Requiem – Rimpianto per l’horror che voleva essere, ma che non è stato
Lo ritenevo lapalissiano, ma dopo aver visto Requiem sento proprio il bisogno di ribadirlo: raga, fare horror non è che ve lo ordina il medico. Nel senso, capisco che tiri, capisco che piazzi un trailer con qualche jump scare, fotografia smorta, protagonisti dall’occhio di cicogna, una musica tremebonda, un vecchio maniero abbandonato et voilà, hai accalappiato il 90% degli allocchi che (come me) di horror ci vanno sotto. Ma l’horror fatelo solo se siete in grado, ve ne preg(hiam)o.
Questo è il punto uno, sempre valido e universale. Per Requiem bisogna però aggiungere anche una postilla: non è possibile iniziare una serie promettendo un horror coi controcoglioni e poi tradire l’aspettativa dello spettatore propinandogli un drammone di 6 ore, che di horror ha giusto qualche scricchiolio e qualche babau ridente e fuggitivo.
Poi mi sento preso per il naso. Poi mi parte il “vaffanculo”.
Secondo voi può bastarmi un villone nella campagna gallese, specchi rotti e qualche flashback leggermente tenebroso? No. Grazie.
Ma ricominciamo da capo: Requiem è una serie uscita nel marzo 2018 su Netflix, ma di produzione britannica (BBC ovviamente), fattore che personalmente ritengo quasi (quasi, appunto) sempre indice di qualità. Basta fare nomi come Sherlock o Black Mirror (stagione 1 e 2) per non potere che concordare.

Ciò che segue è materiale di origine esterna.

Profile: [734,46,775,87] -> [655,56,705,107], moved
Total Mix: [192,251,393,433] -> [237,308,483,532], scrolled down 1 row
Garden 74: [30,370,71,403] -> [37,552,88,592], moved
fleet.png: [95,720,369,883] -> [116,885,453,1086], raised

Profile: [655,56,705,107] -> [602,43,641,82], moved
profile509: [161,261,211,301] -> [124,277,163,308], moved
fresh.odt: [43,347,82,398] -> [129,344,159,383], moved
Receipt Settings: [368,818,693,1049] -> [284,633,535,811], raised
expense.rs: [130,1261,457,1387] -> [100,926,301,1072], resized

Mathilda Gray (Lydia Wilson, già vista nel pilot di Black Mirror) è una delle violoncelliste più quotate della Gran Bretagna. La sua vita procede tra un concerto e una standing-ovation, fino a quando la madre, appena prima di una sua esibizione, si taglia misteriosamente la gola di fronte a lei. Da questo fatto drammatico si scatenerà una corsa a precipizio verso la ricerca di risposte all’interno di un passato tenebroso, che conduce la giovane musicista e il collega/amico Hal fino alla sperduta Pennlynith, nella campagna gallese.
Dopo una visione stanca e stufa posso dire che Requiem assomiglia tanto al fratello tardo e un po’ stronzo di Twin Peaks: lento, noioso, banale da morire. Alterna personaggi francamente poco interessanti a situazioni viste e riviste, una trama prevedibile, atmosfere da mistery-horror scontate e già abusate nei lontani anni Sessanta. Per quanto la regia non sia poi malaccio e alcune sequenze siano ben girate non ti viene mai voglia di sapere chi ci sia dietro il mistero, cosa vogliano dire certi fatti all’apparenza inspiegabili, i protagonisti sono freddi, piatti, fastidiosamente anticipatici e privi di spunti.

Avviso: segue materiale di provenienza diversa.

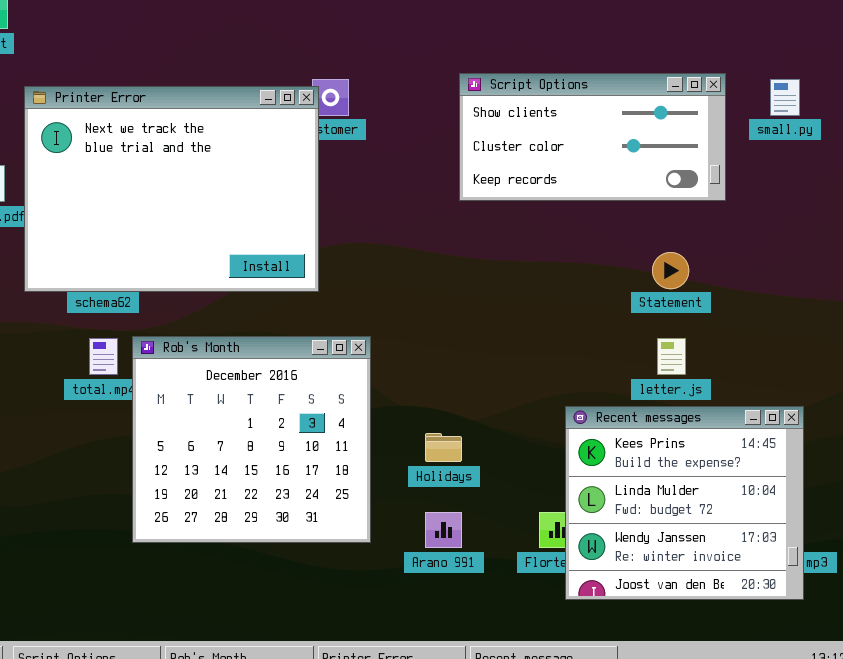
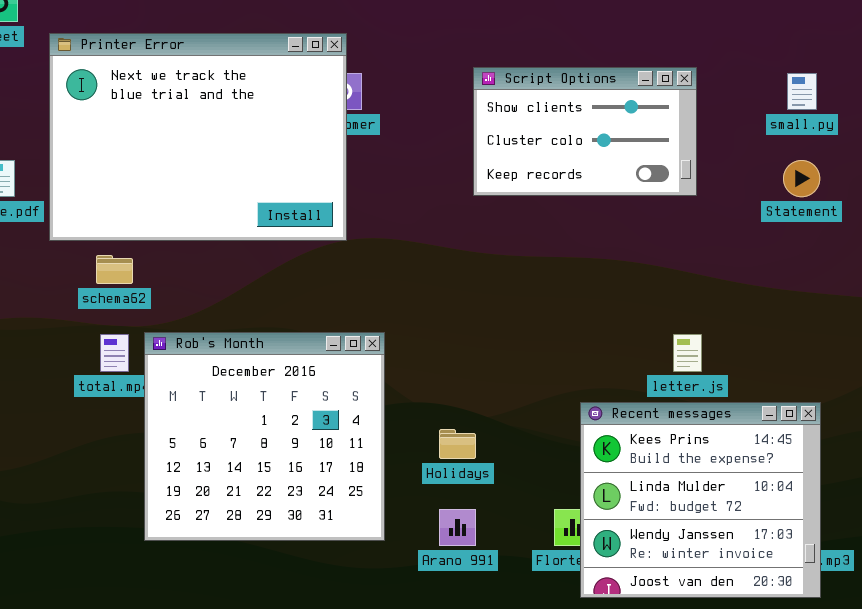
Script Options: [459,73,726,201] -> [473,67,697,196], resized
Printer Error: [24,86,319,292] -> [49,33,347,241], moved
Statement: [652,252,689,289] -> [783,160,820,197], moved

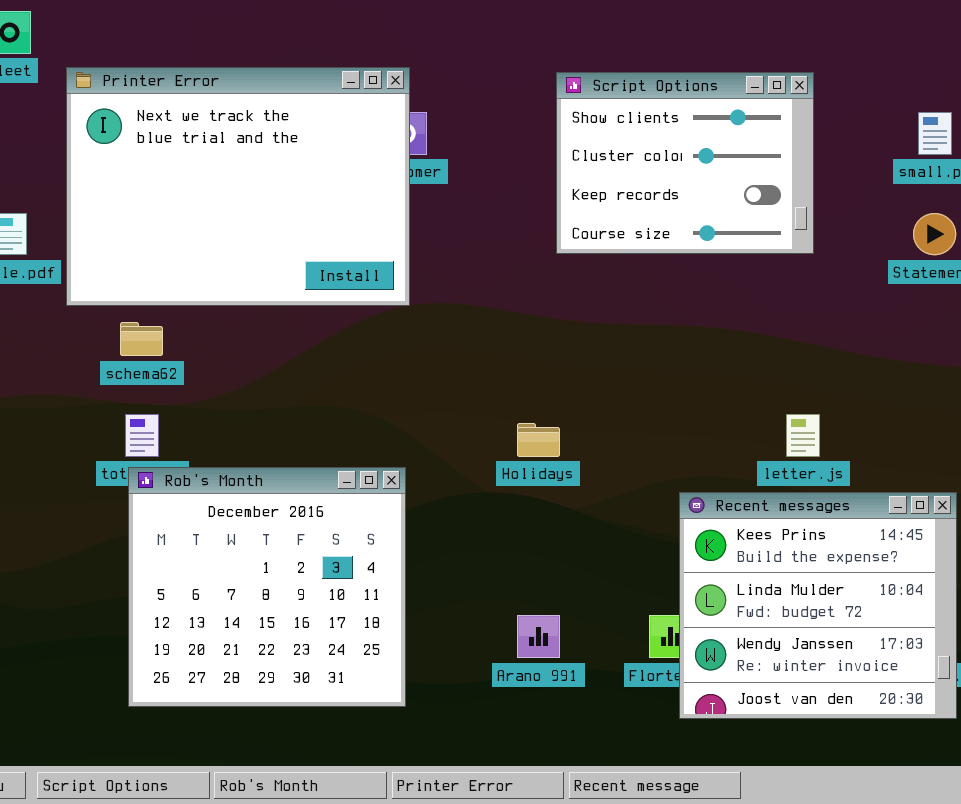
Script Options: [473,67,697,196] -> [556,72,814,254], resized
Rob's Month: [144,332,385,541] -> [128,467,406,707], moved
Holidays: [439,429,476,459] -> [517,423,560,457], moved

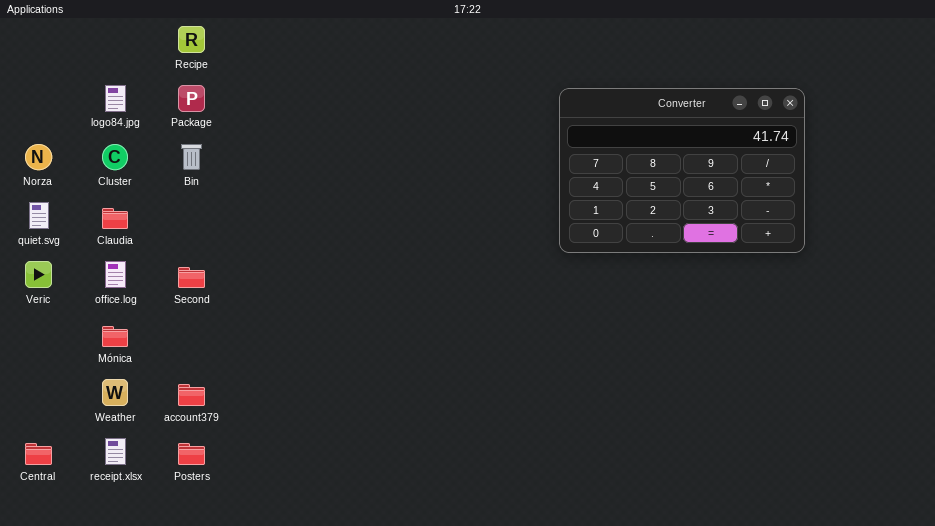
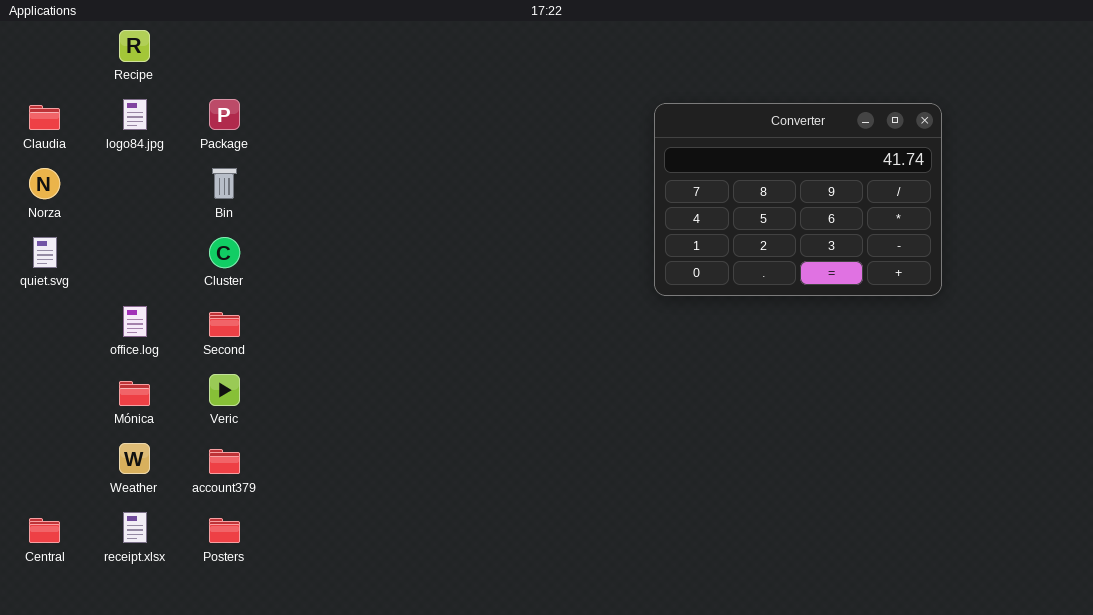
Recipe: [178,26,205,53] -> [119,30,150,62], moved
Cluster: [102,144,128,170] -> [209,237,240,268], moved
Claudia: [102,208,128,229] -> [29,105,60,130], moved
Veric: [25,261,52,288] -> [209,374,240,406], moved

A volte si ha la netta sensazione che le sequenze horror (poche e piatte come una tavola) siano state inserite a forza da un regista che aveva in mente tutt’altro, che voleva calcare, anche giustamente, la mano sul dramma interiore della perdita della madre e della ricerca di se stessi. E lasciatelo lavorare di testa sua, poraccio!

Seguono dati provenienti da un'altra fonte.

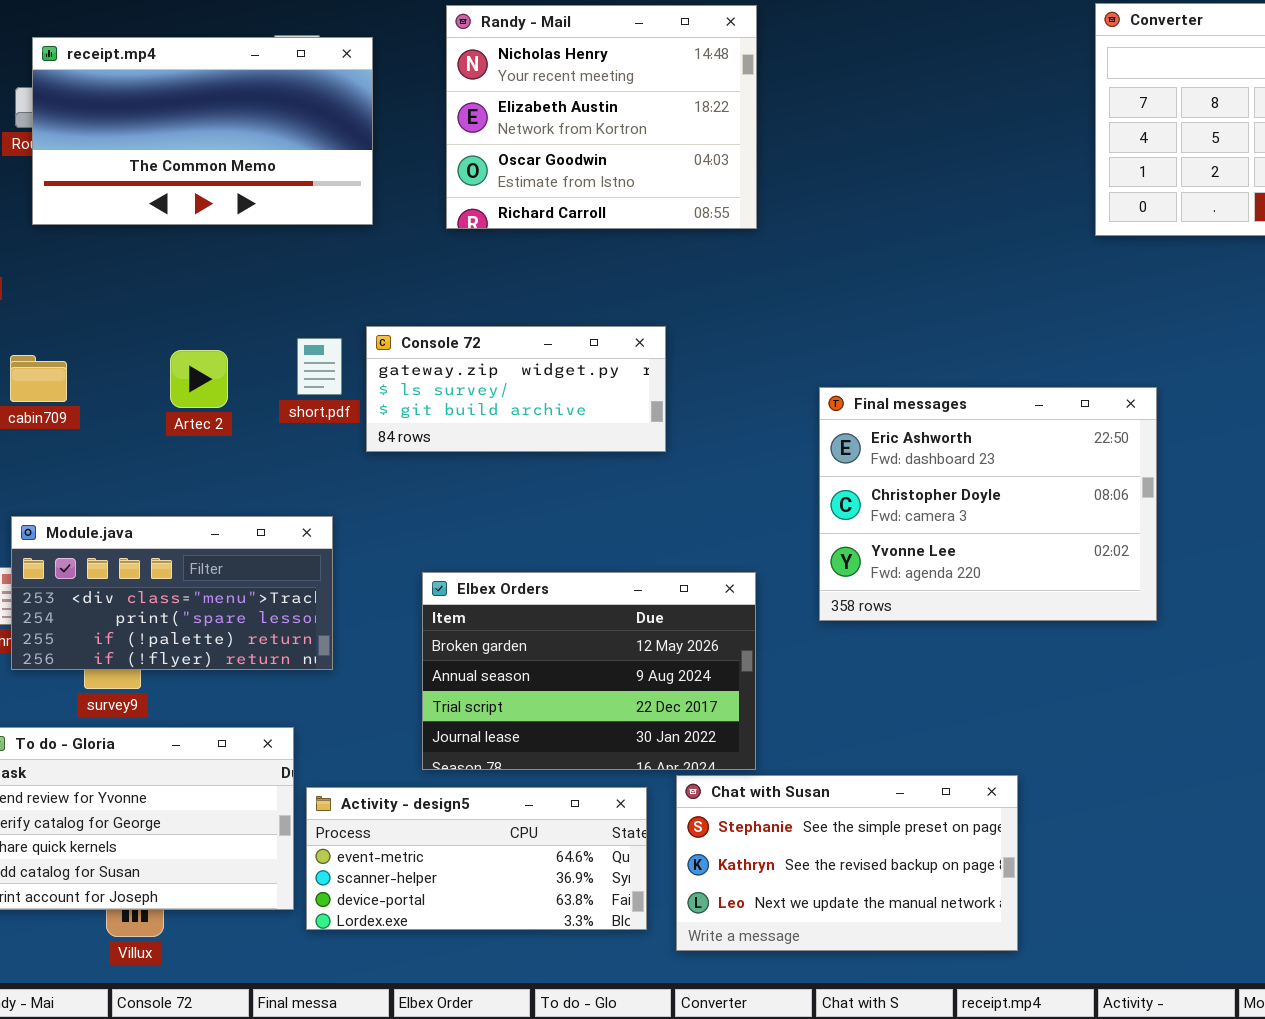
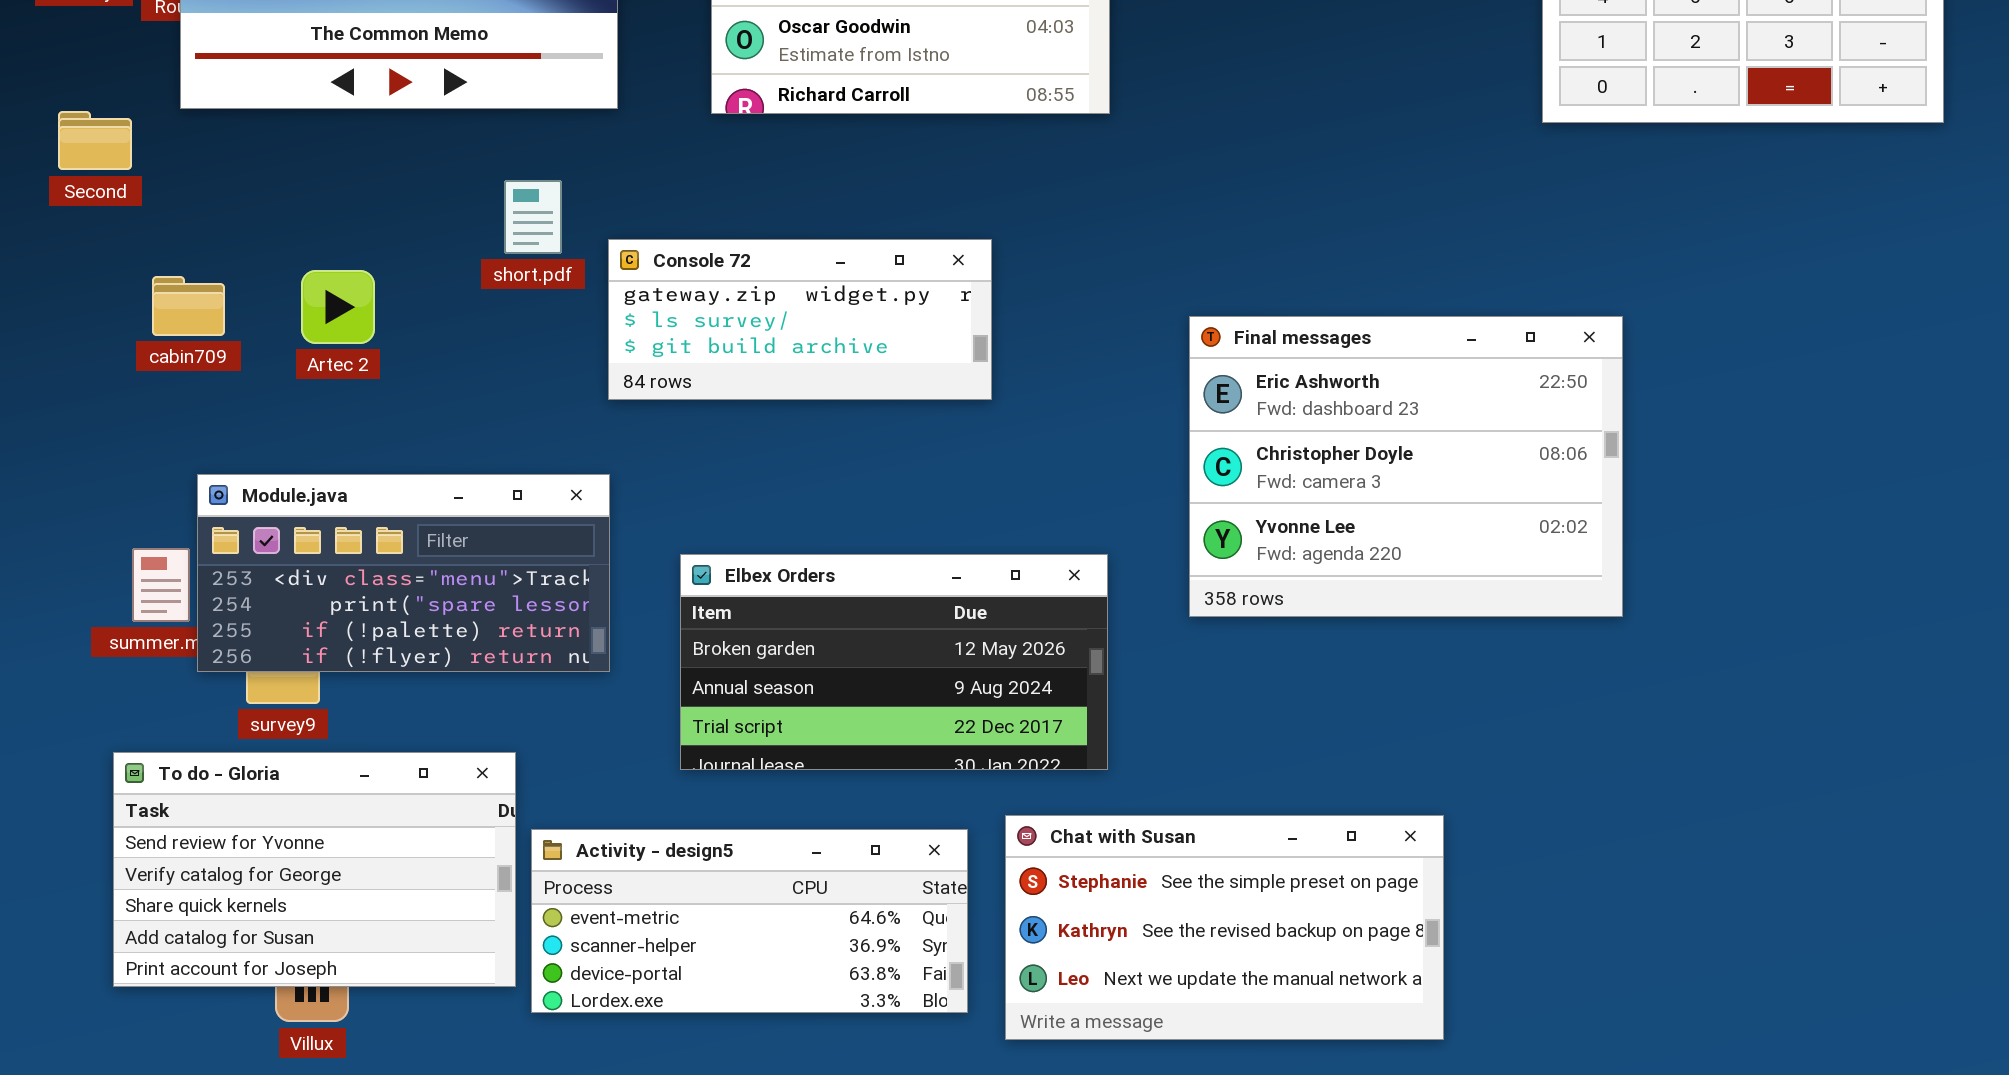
short.pdf: [297,338,342,395] -> [504,180,562,254], moved
Artec 2: [170,350,228,408] -> [301,270,375,344], moved
Module.java: [11,516,333,670] -> [197,474,610,672], moved
Elbex Orders: [422,572,756,770] -> [680,554,1108,770], resized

Scherzi a parte quello che ne viene fuori è un prodotto senz’anima, fiacco e spompato già dopo mezzora, che si trascina lentamente verso un finale che non soddisfa nessuno e che lascia francamente disinteressati. Ecco, l’ho detto, Requiem è una serie morta in partenza, che mi ha lasciato completamente apatico. Lo avrò finito da tre giorni eppure fatico già a ricordarmi i nomi dei personaggi, di ciò che succede. Viene da chiedersi perché Netflix lo abbia acquistato, ma soprattutto perché venga spacciato come nuova frontiera dell’horror seriale, quando di horror non ha niente e di seriale c’è solo la follia omicida che lo spettatore si sente addosso dopo tutta quella noia.